Day 18: MansarovarBefore starting our day's trek we find a monk to unlock the Milarepa meditation cave. It is only three feet high at its highest point. - about the same dimensions as the Dirapuk cave which was equally tiny. I can't say I personally had any deep spiritual experience there, but there is a very strong devotional atmosphere.
Another Western couple visit the cave shrine at the same time we do. These are the first Westerners other than Roger that we have seen on Kailas.
The walk out is pleasant, easy, and beautiful. We catch up to a group of young Indians and a really fun Dutch group with whom we enjoy chatting and who offer us some wonderful chocolate, plus of course more Tibetans, this time some nomads who are moving out and moving on. We also meet the first Chinese we have seen on Kailas, an intelligent and cosmopolitan family group who have studied abroad, have roots in Hong Kong and Singapore as well as on the mainland, and speak almost perfect English.
Given the explosion in Chinese internal tourism, the new train from Lhasa, and the renewed Chinese interest in Buddhism, the number of Chinese tourists making the pilgrimage can be expected to increase dramatically, which should make for some very interesting intercultural encounters.
We have an (early) lunch in our favorite restaurant and discuss our next moves. I want to visit Tirthapuri, a couple of hours away to the West (and thus out of our way). At Tirthapuri there is a sacred divination urn where you can check your karma level after the pilgrimage. You choose two stones from an urn containing equal numbers of white and black stones to find out if your karma is clear (2 white), mixed (1 white, 1 black) or in serious need of a tune-up (2 black).
Dorje absolutely refuses to risk the trip. He says that the road is bad, our car is overloaded, and if an accident happened help would be a long time coming. Later events show us the wisdom of his decision. Thinking about it, I'm not sorry I didn't draw from the urn. What difference does it make what state my karma is in? All I can do anyway is clean it up, or keep it clean, from this moment on.
We first head to Quhu monastery and hot springs at the North of Lake Mansarovar. The hot springs are closed, and also so unappetizing that we'd stay out of them even if open,. The monastery is a long way from the lake, and the vibes are not that great, so we head off again to Qugu monastery on the South shore.
The swan is one of the metaphors most used by Indian mystics. The swan lives beyond the Himalayas, in the Lake Mansarovar. The Lake Mansarovar is the purest lake in the world - very rarely does a human being reach there - uncontaminated, unpolluted, surrounded by the Himalayan beauty, virgin peaks.

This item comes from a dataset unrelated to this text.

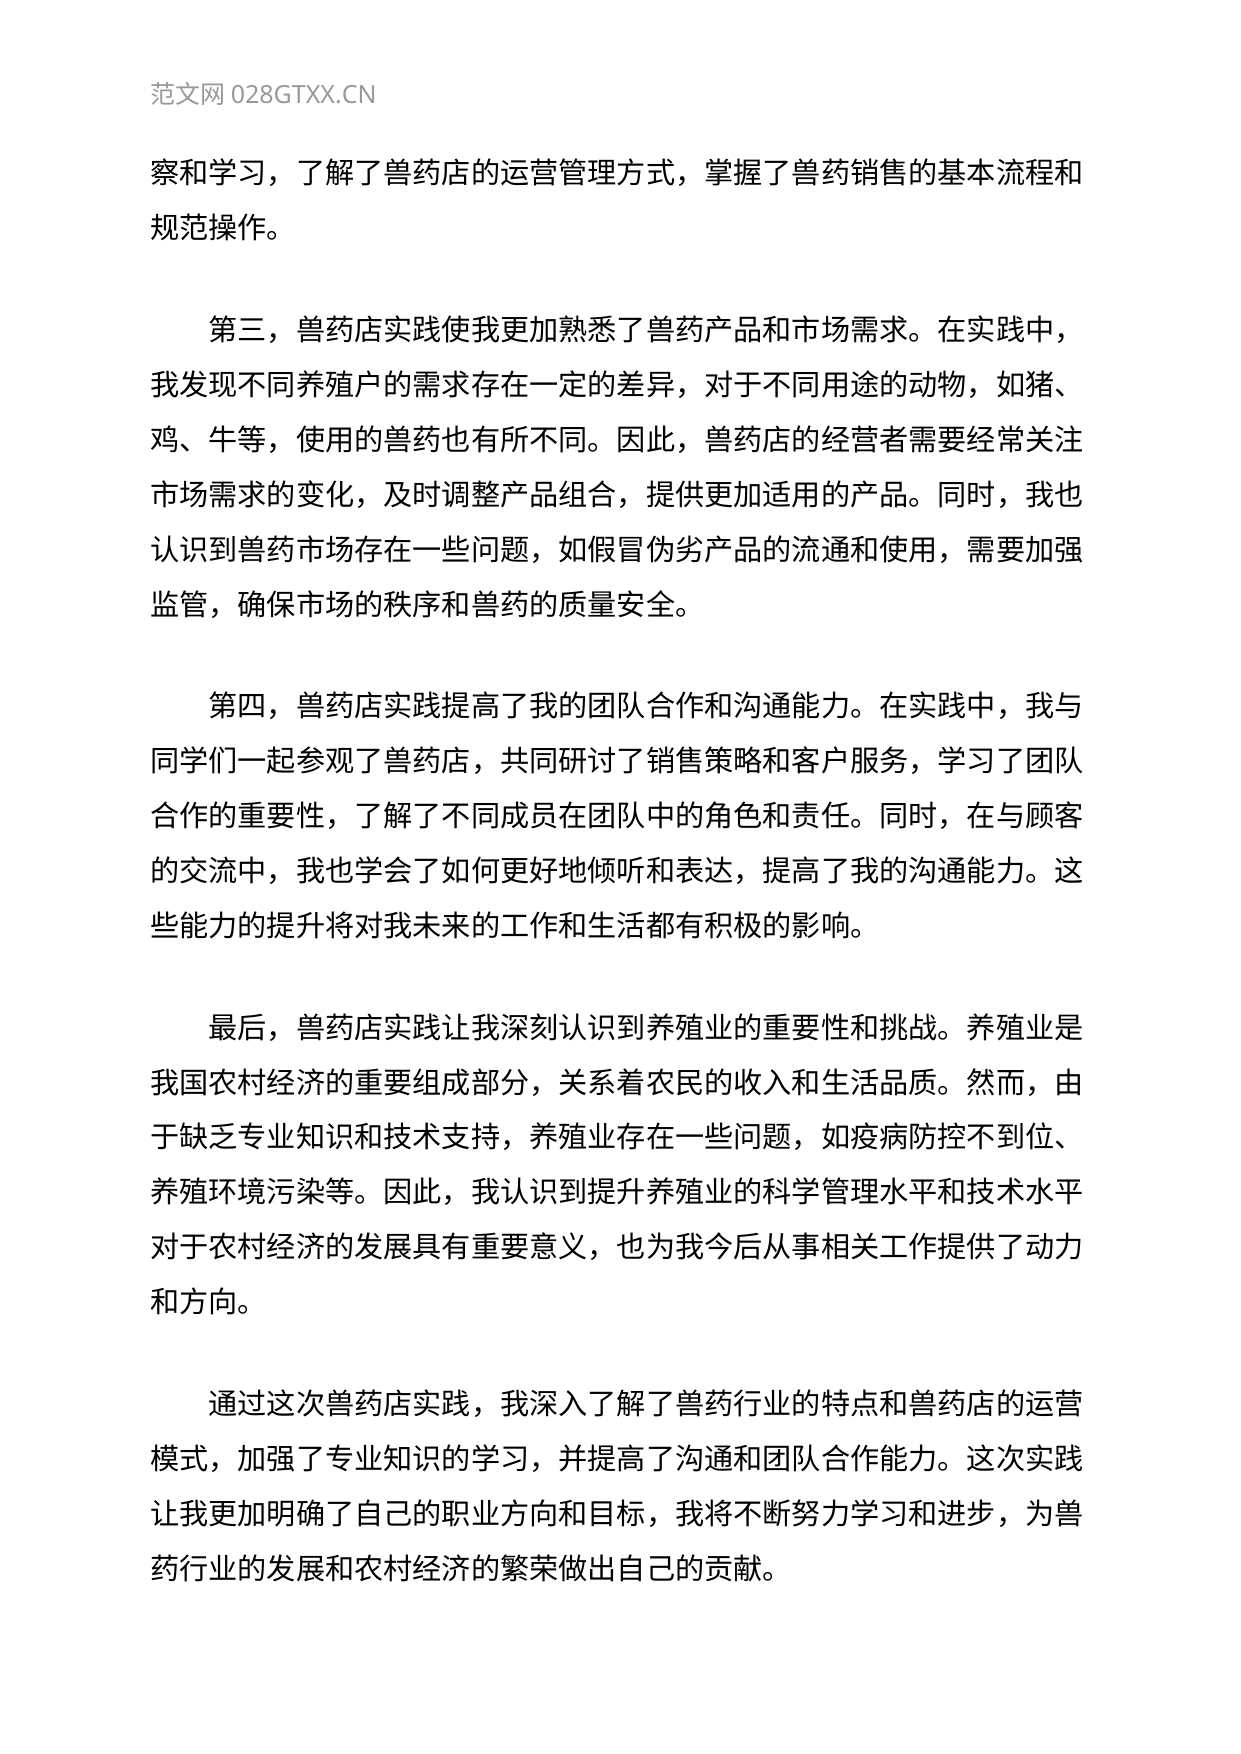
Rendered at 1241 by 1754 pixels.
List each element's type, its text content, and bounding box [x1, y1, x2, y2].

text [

The swan is born there, lives there, but when it becomes too cold the swan has to come to this [Indian] side of the Himalayas, to the plains. And sometimes it happens: a swan forgets the way to go back. A swan simply forgets that he has a home somewhere, starts living by the side of dirty rivers, dirty ponds, muddy places.
Hence, the swan becomes a tremendously potent metaphor for man. Man comes from God but he has forgotten from where he comes, who he is. Man comes from God, from the holiest of holies, and goes on living by the side of dirty rivers, muddy pools of water.Of course, he cannot be contented here, but he knows no other place to go. He is lost. This seems to be the only world.

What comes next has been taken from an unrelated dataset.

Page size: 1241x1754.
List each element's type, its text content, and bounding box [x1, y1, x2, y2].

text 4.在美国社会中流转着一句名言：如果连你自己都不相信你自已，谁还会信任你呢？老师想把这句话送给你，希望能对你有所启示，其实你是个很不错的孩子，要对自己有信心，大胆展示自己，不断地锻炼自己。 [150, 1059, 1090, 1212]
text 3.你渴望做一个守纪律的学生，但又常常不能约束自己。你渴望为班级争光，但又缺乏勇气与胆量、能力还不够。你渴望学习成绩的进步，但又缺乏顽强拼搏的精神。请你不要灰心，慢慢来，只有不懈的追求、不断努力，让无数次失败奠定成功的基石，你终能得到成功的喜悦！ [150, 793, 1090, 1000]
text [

The Eastern mystics use the metaphor of the swan for man.
Osho (Rajneesh), 'The Fish in the Sea is not Thirsty'
The weather is sunny though a little cool: I take off my clothes and swim in the lake. This is the highest fresh-water lake in the world (2,000 feet higher than the next contender, Lake Titicaca in the Andes), and it is covered in thick ice most of the year, yet what strikes me most is how normal everything feels. The water is cool yet pleasant on the surface and a little colder underneath. The experience reminds me of swimming in a Cascade mountain lake in summer near my home in the U.S. Pacific Northwest. I take two separate dips and make sure to dive fully under the water in the hope of washing away all my sins.